Savio is the product manager for IBM Websphere and, before that, worked on its Community Edition, which has the same proprietary license as Lotus Symphony. The Websphere CE arrangement was chosen, he said, for customer convenience.

"If you want to change the CE code, you can do that because it’s all at Geronimo," he explained. Websphere CE is a subset of Apache Geronimo.

"This gives customers choices. They can have an open license, or a proprietary license. They can buy IBM support, or do it themselves." They can be passive customers, or part of the community. They can even re-sell add-ons to open source code.

IBM lawyers also like this. They have vetted the Websphere CE code and Lotus Symphony Office code for its IP content. While they won't indemnify customers, they know from history that it's IBM who will get sued on that, not you. They're prepared to defend what's under their proprietary license, even if it's given away.

Bob Sutor, IBM vice president of standards and open source, gets credit for the strategy. Like many other IBM'ers, he blogs at DeveloperWorks. What he wrote recently on his own blog sounds a lot like what Rodriguez told me:

“Lotus Symphony is based on the Open Document Format (ODF) standard-which means you’re not locked into proprietary file formats, software licensing agreements and upgrades. Finally, free tools and freedom of choice!”
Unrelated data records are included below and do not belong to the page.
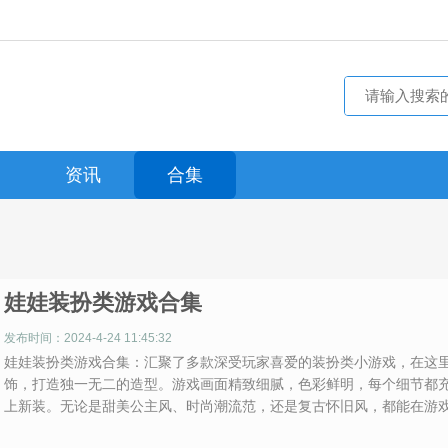
资讯
合集
娃娃装扮类游戏合集
发布时间：2024-4-24 11:45:32
娃娃装扮类游戏合集：汇聚了多款深受玩家喜爱的装扮类小游戏，在这
饰，打造独一无二的造型。游戏画面精致细腻，色彩鲜明，每个细节都
上新装。无论是甜美公主风、时尚潮流范，还是复古怀旧风，都能在游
So OpenOffice now has two suites, based on the same format, just as Apache has multiple projects. You can get the software free from IBM, you can buy IBM support, you can get it through OpenOffice, you can add to it as part of the community. It's your choice.

Lotus Symphony, as I noted earlier this week, has a lot of Web 2.0 tools which the standard OpenOffice lacks. Is this the be-all and end-all, the final word? Far from it, as Rodrigues noted:

"If a large enterprise vendor put their bet behind one offering, they would get pushback from the community saying they don’t get it. Open source is all about choice. But over time choice narrows – you can’t have 50 browsers. You start with 50 and then weed it down."

Which version of OpenOffice will win, the one based on Sun's code or the one based on Lotus Symphony? No one knows.

But the choice will be up to you. Vote with your mouse, with your time, and with your money. It will not be revealed. It will reveal itself.